Without all this, it is impossible to safely carry a child and avoid dangers to your health and the baby during childbirth.

Now medical institutions It is strongly recommended to remove fibroid formations using arterial embolization. It is believed that such a solution will be the most physiological and gentle for the patient; in addition, in the statistics of complications during pregnancy, it is mentioned less than all other surgical methods. Almost all the latest research in this area shows that the choice of doctors is quite justified, but be that as it may final decision remains with the patient and her attending physician.

Postoperative period

Rehabilitation after myomectomy is no different from the postoperative period after a traditional opening of the cavity, therefore, it must be treated accordingly.

First of all, you need to ask yourself the question of diet. Constipation with this disease must be avoided in every possible way, and as you know, disturbed stool is normal phenomenon after operation.

To enhance intestinal motility, it is very important for a woman in this case to enrich her diet with fiber. In addition, the diet must include buckwheat, in turn, you must abstain from rice, jelly, and strong tea for this time. It would also be a good idea to stock up on chamomile and string. Microclysters from these herbs are a good help at this time.

Physical activity must be selected in such a way that the impact on the pelvis and operated organs is completely excluded. Swimming, leisurely walks, and exercise therapy are allowed. During the first 2 months of the postoperative period, it is strictly forbidden to neglect the bandage; it will help prevent excessive physical impact to the operated area.

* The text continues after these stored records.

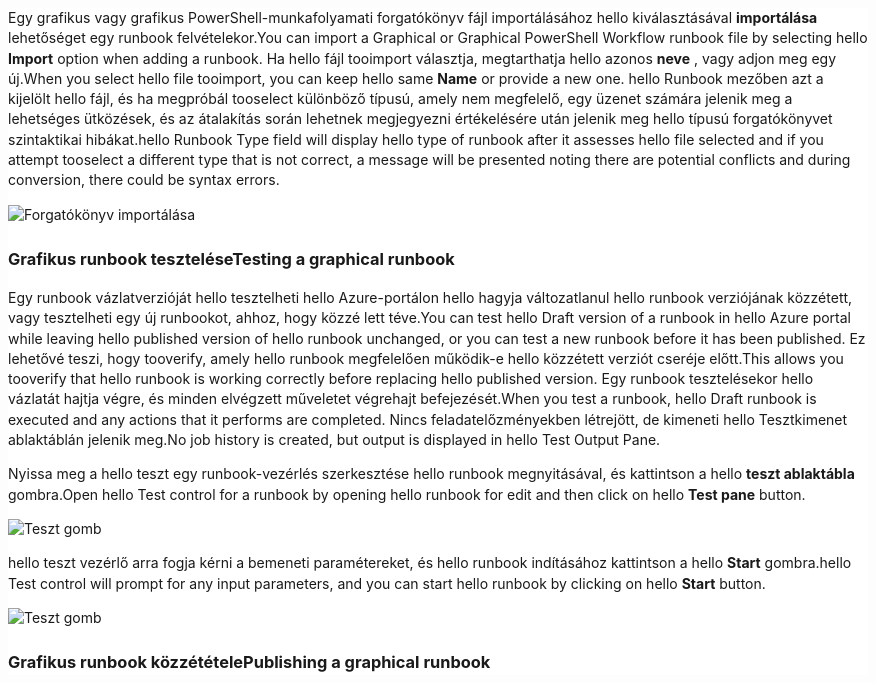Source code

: <span data-ttu-id="c72e9-161">Egy grafikus vagy grafikus PowerShell-munkafolyamati forgatókönyv fájl importálásához hello kiválasztásával **importálása** lehetőséget egy runbook felvételekor.</span><span class="sxs-lookup"><span data-stu-id="c72e9-161">You can import a Graphical or Graphical PowerShell Workflow runbook file by selecting hello **Import** option when adding a runbook.</span></span>   <span data-ttu-id="c72e9-162">Ha hello fájl tooimport választja, megtarthatja hello azonos **neve** , vagy adjon meg egy új.</span><span class="sxs-lookup"><span data-stu-id="c72e9-162">When you select hello file tooimport, you can keep hello same **Name** or provide a new one.</span></span>  <span data-ttu-id="c72e9-163">hello Runbook mezőben azt a kijelölt hello fájl, és ha megpróbál tooselect különböző típusú, amely nem megfelelő, egy üzenet számára jelenik meg a lehetséges ütközések, és az átalakítás során lehetnek megjegyezni értékelésére után jelenik meg hello típusú forgatókönyvet szintaktikai hibákat.</span><span class="sxs-lookup"><span data-stu-id="c72e9-163">hello Runbook Type field will display hello type of runbook after it assesses hello file selected and if you attempt tooselect a different type that is not correct, a message will be presented noting there are potential conflicts and during conversion, there could be syntax errors.</span></span>  

![Forgatókönyv importálása](media/automation-graphical-authoring-intro/runbook-import-revised20165.png)

### <a name="testing-a-graphical-runbook"></a><span data-ttu-id="c72e9-165">Grafikus runbook tesztelése</span><span class="sxs-lookup"><span data-stu-id="c72e9-165">Testing a graphical runbook</span></span>
<span data-ttu-id="c72e9-166">Egy runbook vázlatverzióját hello tesztelheti hello Azure-portálon hello hagyja változatlanul hello runbook verziójának közzétett, vagy tesztelheti egy új runbookot, ahhoz, hogy közzé lett téve.</span><span class="sxs-lookup"><span data-stu-id="c72e9-166">You can test hello Draft version of a runbook in hello Azure portal while leaving hello published version of hello runbook unchanged, or you can test a new runbook before it has been published.</span></span> <span data-ttu-id="c72e9-167">Ez lehetővé teszi, hogy tooverify, amely hello runbook megfelelően működik-e hello közzétett verziót cseréje előtt.</span><span class="sxs-lookup"><span data-stu-id="c72e9-167">This allows you tooverify that hello runbook is working correctly before replacing hello published version.</span></span> <span data-ttu-id="c72e9-168">Egy runbook tesztelésekor hello vázlatát hajtja végre, és minden elvégzett műveletet végrehajt befejezését.</span><span class="sxs-lookup"><span data-stu-id="c72e9-168">When you test a runbook, hello Draft runbook is executed and any actions that it performs are completed.</span></span> <span data-ttu-id="c72e9-169">Nincs feladatelőzményekben létrejött, de kimeneti hello Tesztkimenet ablaktáblán jelenik meg.</span><span class="sxs-lookup"><span data-stu-id="c72e9-169">No job history is created, but output is displayed in hello Test Output Pane.</span></span> 

<span data-ttu-id="c72e9-170">Nyissa meg a hello teszt egy runbook-vezérlés szerkesztése hello runbook megnyitásával, és kattintson a hello **teszt ablaktábla** gombra.</span><span class="sxs-lookup"><span data-stu-id="c72e9-170">Open hello Test control for a runbook by opening hello runbook for edit and then click on hello **Test pane** button.</span></span>

![Teszt gomb](media/automation-graphical-authoring-intro/runbook-edit-test-pane.png)

<span data-ttu-id="c72e9-172">hello teszt vezérlő arra fogja kérni a bemeneti paramétereket, és hello runbook indításához kattintson a hello **Start** gombra.</span><span class="sxs-lookup"><span data-stu-id="c72e9-172">hello Test control will prompt for any input parameters, and you can start hello runbook by clicking on hello **Start** button.</span></span>

![Teszt gomb](media/automation-graphical-authoring-intro/runbook-test-start.png)

### <a name="publishing-a-graphical-runbook"></a><span data-ttu-id="c72e9-174">Grafikus runbook közzététele</span><span class="sxs-lookup"><span data-stu-id="c72e9-174">Publishing a graphical runbook</span></span>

The condition of the abdominal cavity should be constantly monitored by the woman, the same applies to scars of the uterine wall and pelvic organs. Strict adherence to all these instructions will directly determine the success of future conception.

Is it possible to become a mother after fibroid removal?

  1. Volume of myomectomy;
  2. The condition of the patient’s reproductive organs after surgery;
  3. Reliability of scars on the operated organ.

It is these 3 factors that determine whether a woman will be able to experience pregnancy after removal of uterine fibroids. Almost all doctors agree that scrupulously following the doctor’s recommendations, taking the issue of diet seriously and restructuring your rhythm of life will significantly increase a woman’s chances of conceiving and then carrying a normal child.

An important condition is that at least a year must pass after the operation. Doctors also have a number of additional requirements for patients who are already pregnant; in particular, they recommend walking in a bandage throughout the entire period of pregnancy in order to reduce stress on the scar.

To summarize

The diagnosis of a myotic tumor on the uterus and its subsequent removal today is not a reason for a woman to despair and forget about motherhood. More than half of all operated women are able to give birth after this disease.

The most important thing is to always remember that the success of pregnancy and birth of a new person directly depends on the coherence of the actions of the doctor and the expectant mother.